▶ _Exercise 1_:
Return the stretch of the questions-of-the-day text from "DOS Update #6" through "to personal hygiene.", without any change.
▶ _Exercise 2_:
For each statement below, decide whether the questions-of-the-day text supports it. Answer yes or no, and quote the deciding words. (a) Students whose only contact was with parents visiting from mainland China must apply for LOA. (b) Version 3 of the Travel Declaration System was launched on 1 February 2020. (c) Students with no travel plans between January and March 2020 need not submit the form.

DOS Update #6 in Chinese translation available here and in .pdf.


#QOTD – Questions of the Day


Question: “As far as I know, there are many cases of Chinese students who have celebrated CNY with their parents visiting from mainland China. Although the students did not go overseas, they had contact with Chinese travelers. Can these students who did not travel to mainland China still apply for LOA?” 

Answer: No, you do not need to apply for LOA, the risk of infection from transient contact is assessed to be low. You are to exercise additional caution and pay attention to personal hygiene.

Question: “I cannot submit the online Travel Declaration Form without inbound information. I went to China last December but haven't decided when to return to Singapore. Would the system be fixed or it is ok to register my information only when inbound flight is arranged? Would this be considered an offence?

Answer: The Travel Declaration System Version 3 was launched on 1 February 2020. New functions are ‘Travel History’ and support of ‘Single Trip’ declaration. It is mandatory to submit the form. A ‘Nil’ submission is required for students who do not have any travel plans between January and March 2020. Access the form here.

Question: “I am a student in NUS, because of the 2019-nCoV situation, I am required to be on LOA when I return from China. I rent a house outside the school with several roommates, even if I don’t have any symptoms, considering their safety, I also need a single room. I noticed that there are Government Quarantine Facilities, can I apply for these?”

▶ _Provided data_:

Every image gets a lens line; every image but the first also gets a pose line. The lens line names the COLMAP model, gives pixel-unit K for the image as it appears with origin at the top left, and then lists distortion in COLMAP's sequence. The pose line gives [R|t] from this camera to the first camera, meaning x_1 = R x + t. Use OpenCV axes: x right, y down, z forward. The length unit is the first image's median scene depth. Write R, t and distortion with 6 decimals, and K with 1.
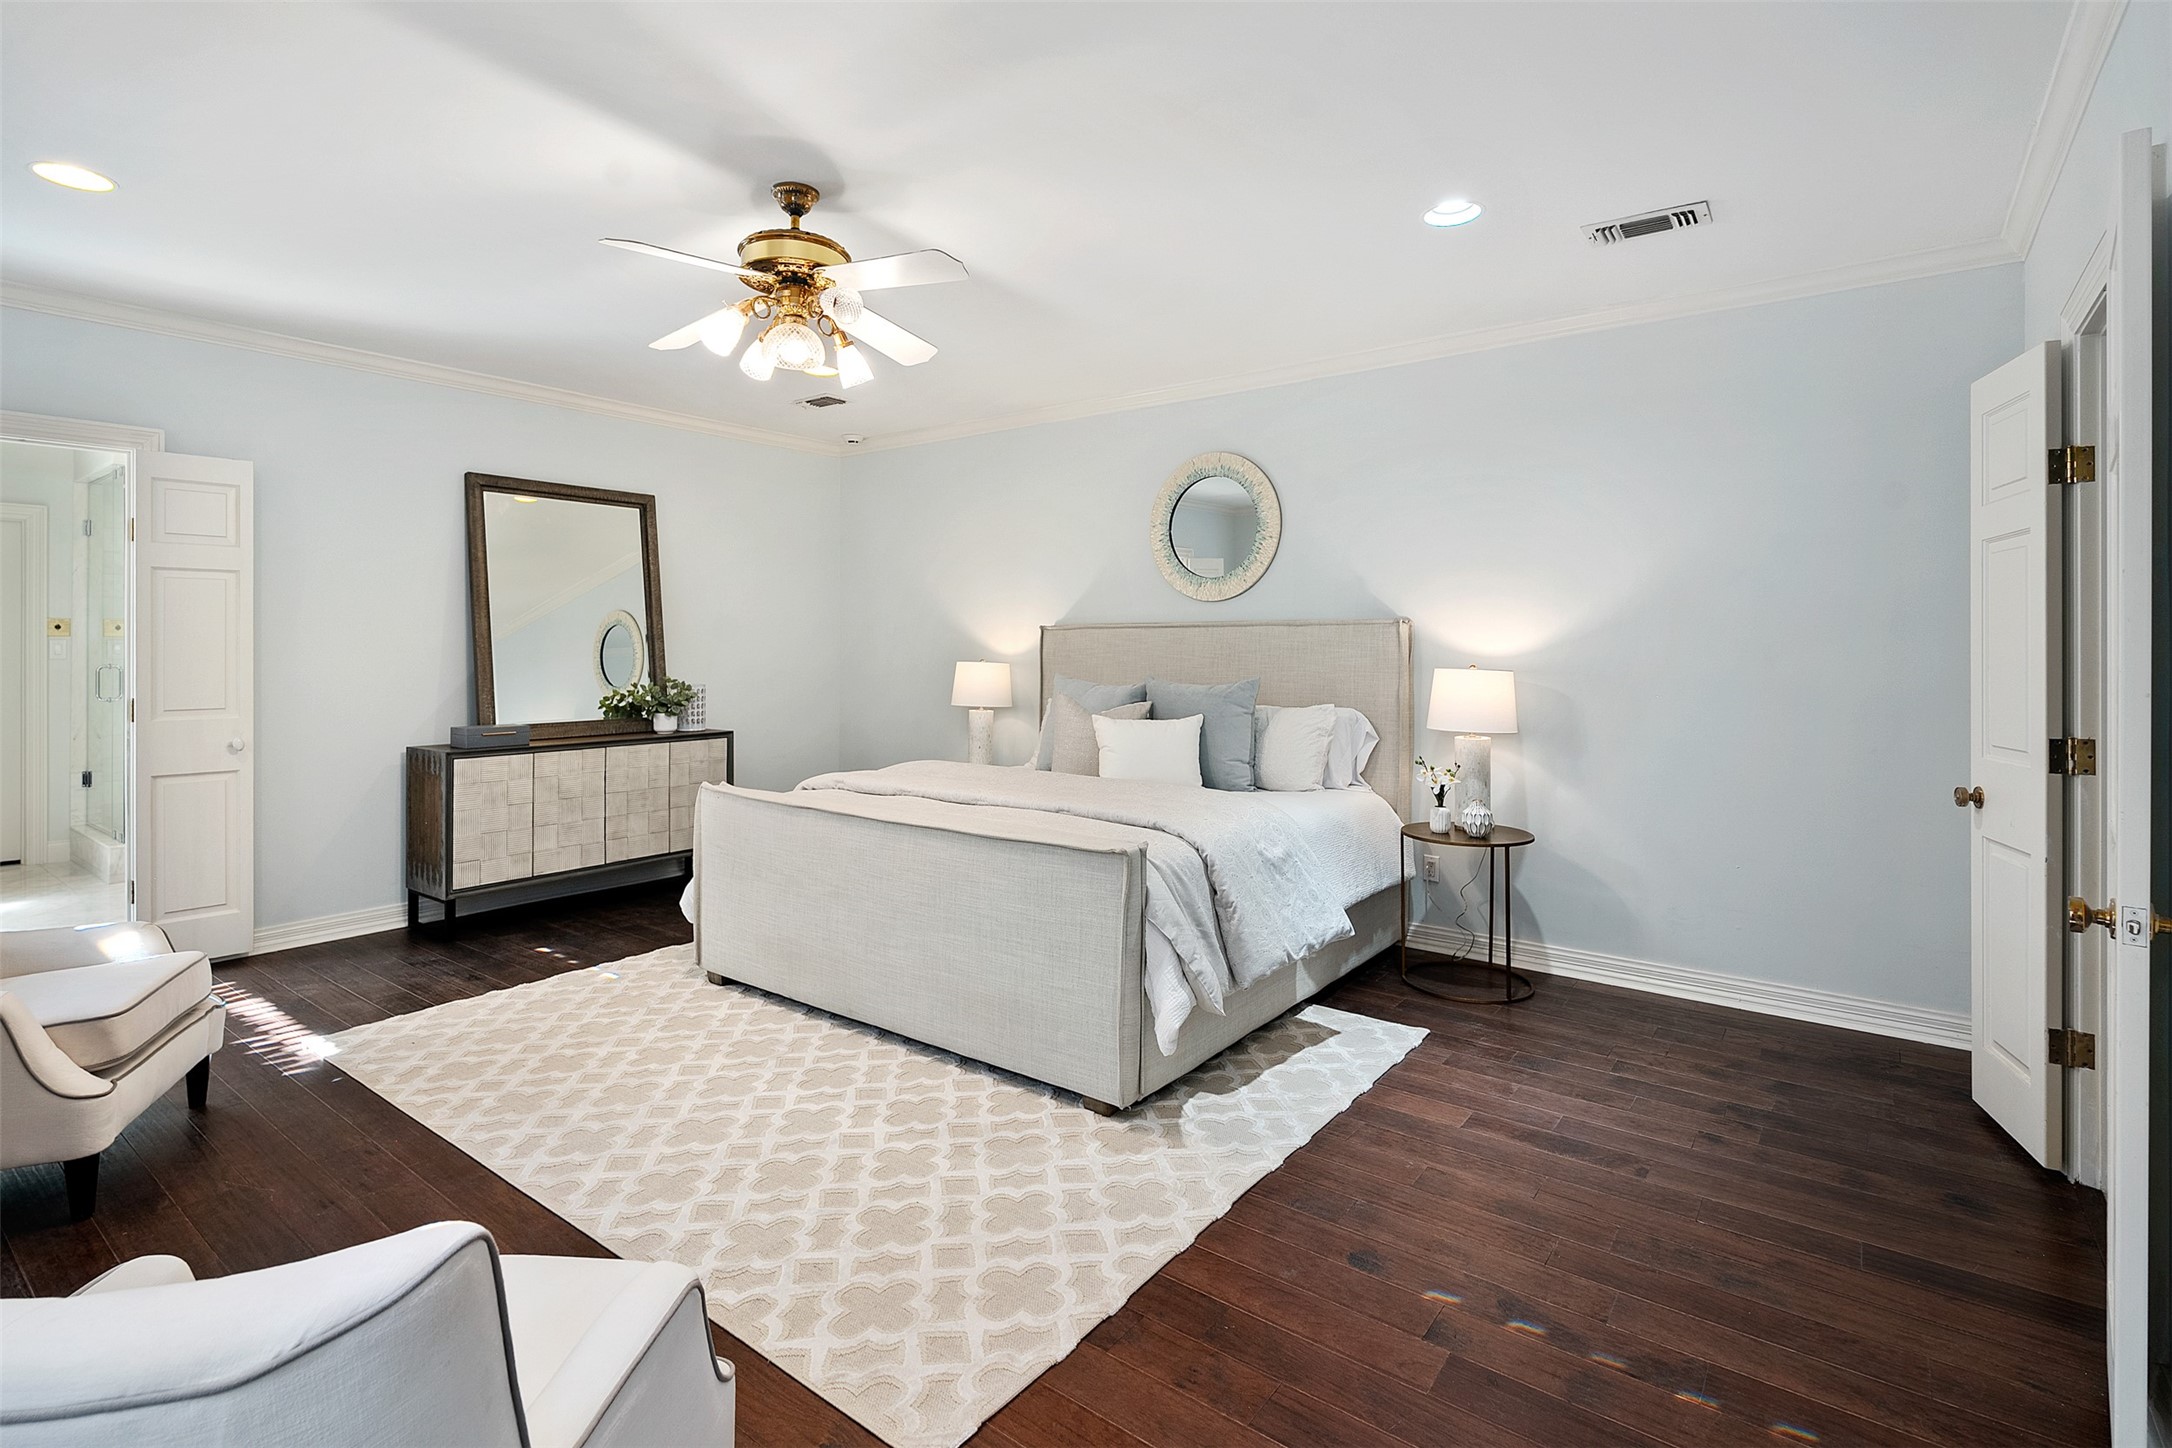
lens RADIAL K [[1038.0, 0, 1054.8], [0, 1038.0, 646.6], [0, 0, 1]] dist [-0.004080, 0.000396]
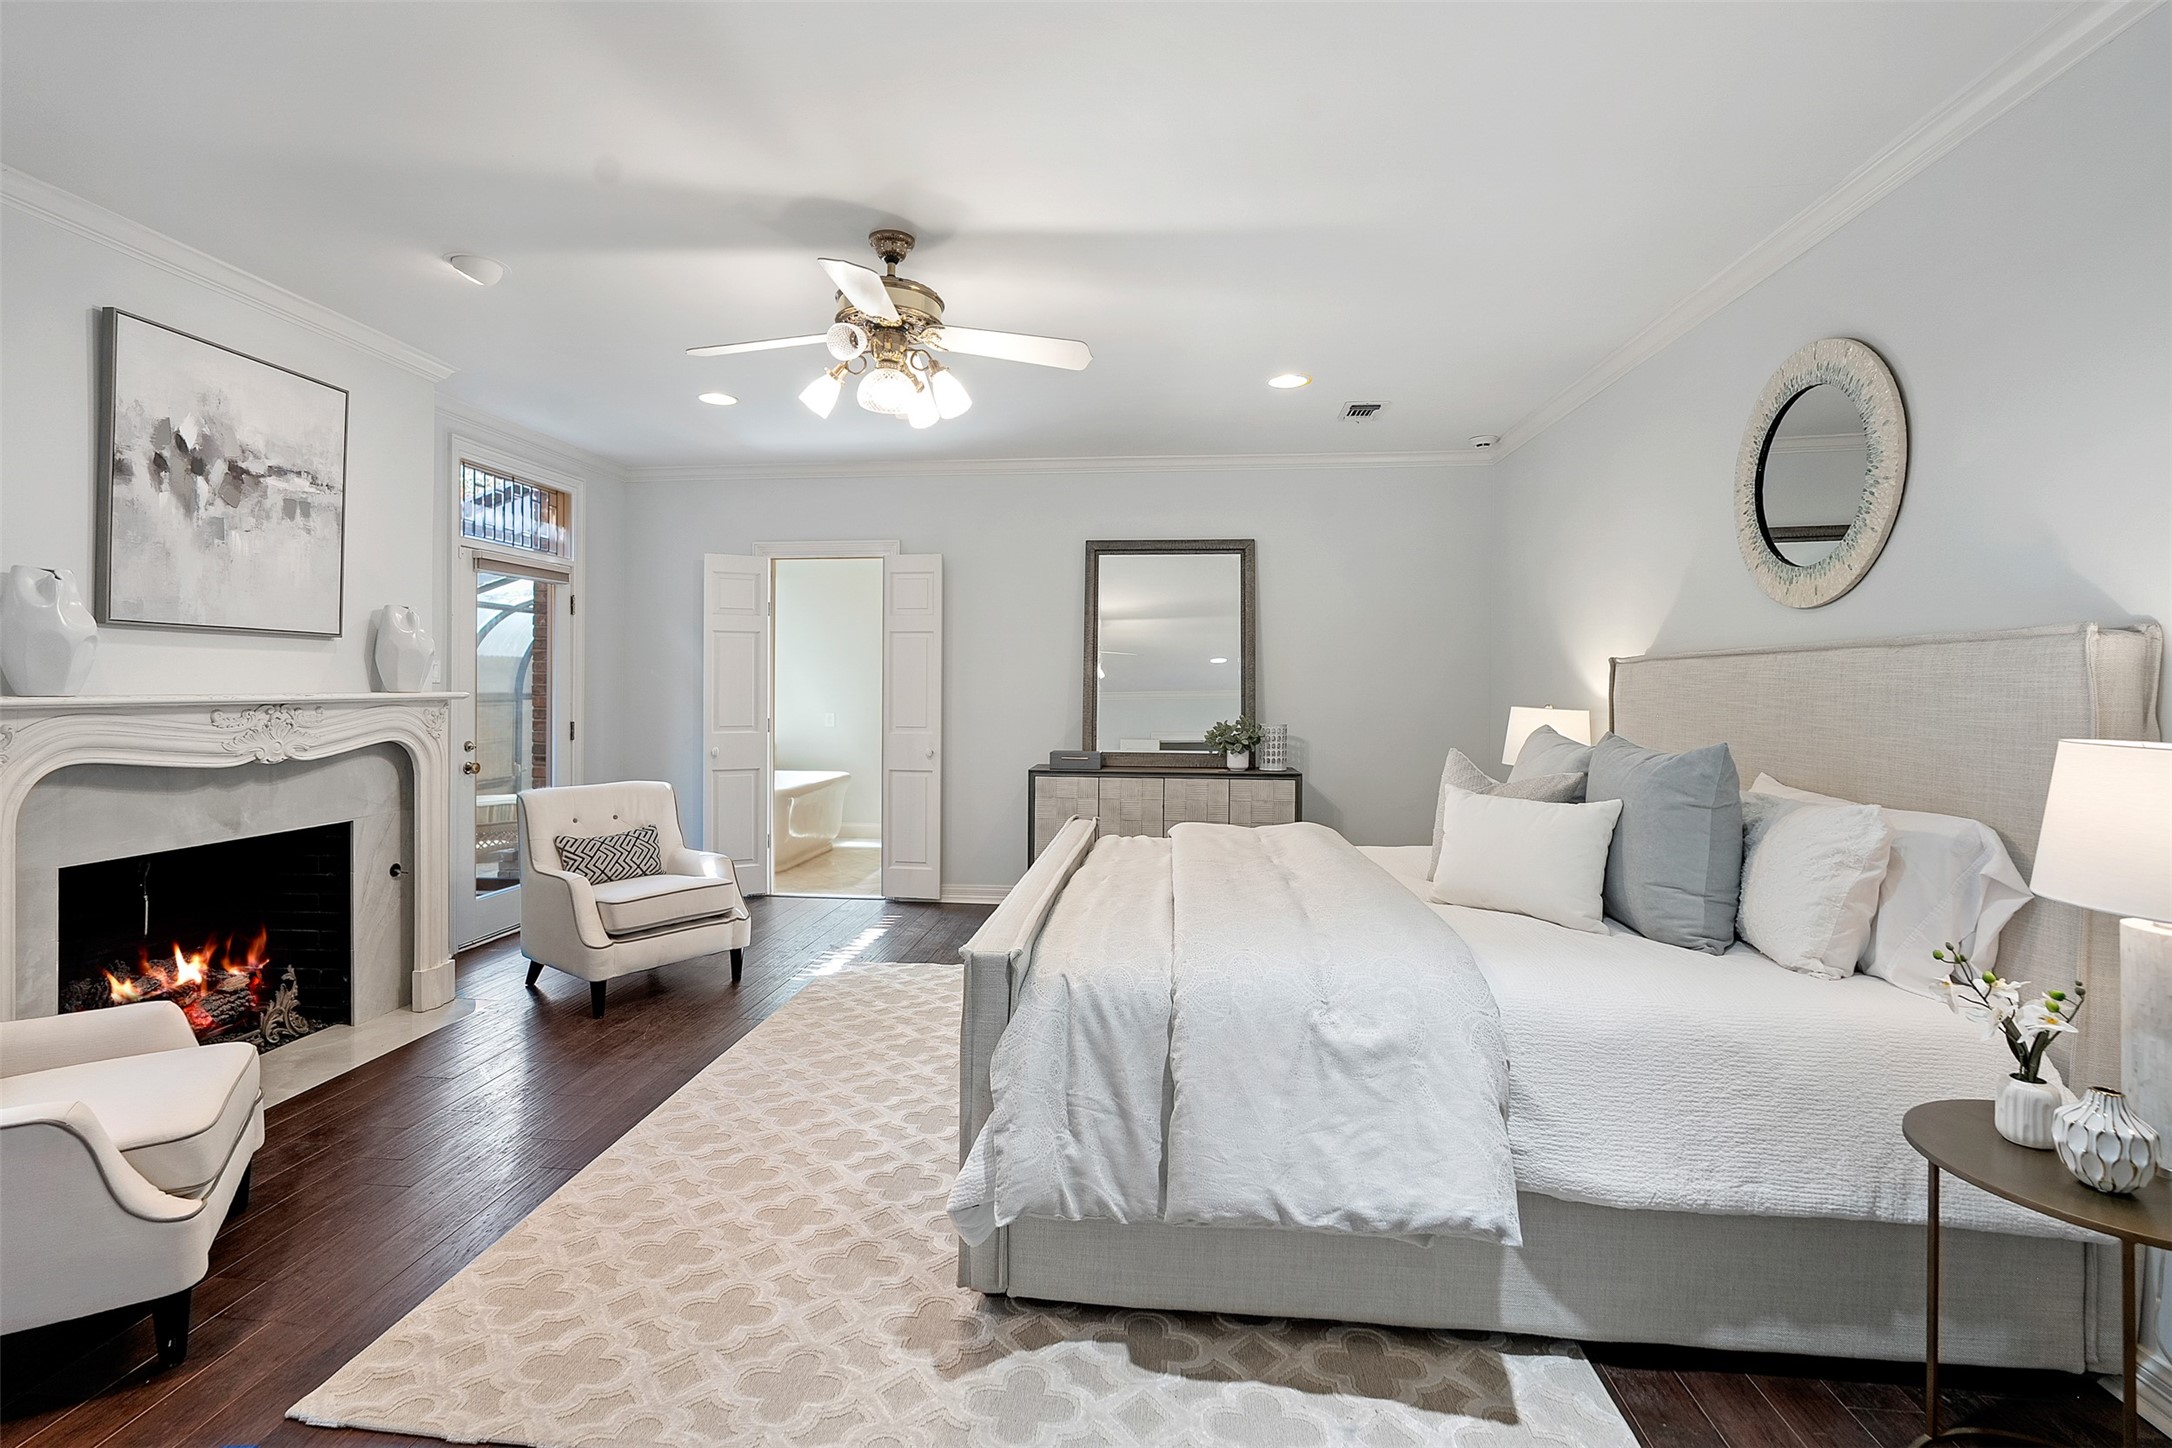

▶ _Task output 1_:
DOS Update #6 in Chinese translation available here and in .pdf.


#QOTD – Questions of the Day


Question: “As far as I know, there are many cases of Chinese students who have celebrated CNY with their parents visiting from mainland China. Although the students did not go overseas, they had contact with Chinese travelers. Can these students who did not travel to mainland China still apply for LOA?” 

Answer: No, you do not need to apply for LOA, the risk of infection from transient contact is assessed to be low. You are to exercise additional caution and pay attention to personal hygiene.

▶ _Task output 2_:
(a) No. "No, you do not need to apply for LOA, the risk of infection from transient contact is assessed to be low."
(b) Yes. "The Travel Declaration System Version 3 was launched on 1 February 2020."
(c) No. "A ‘Nil’ submission is required for students who do not have any travel plans between January and March 2020."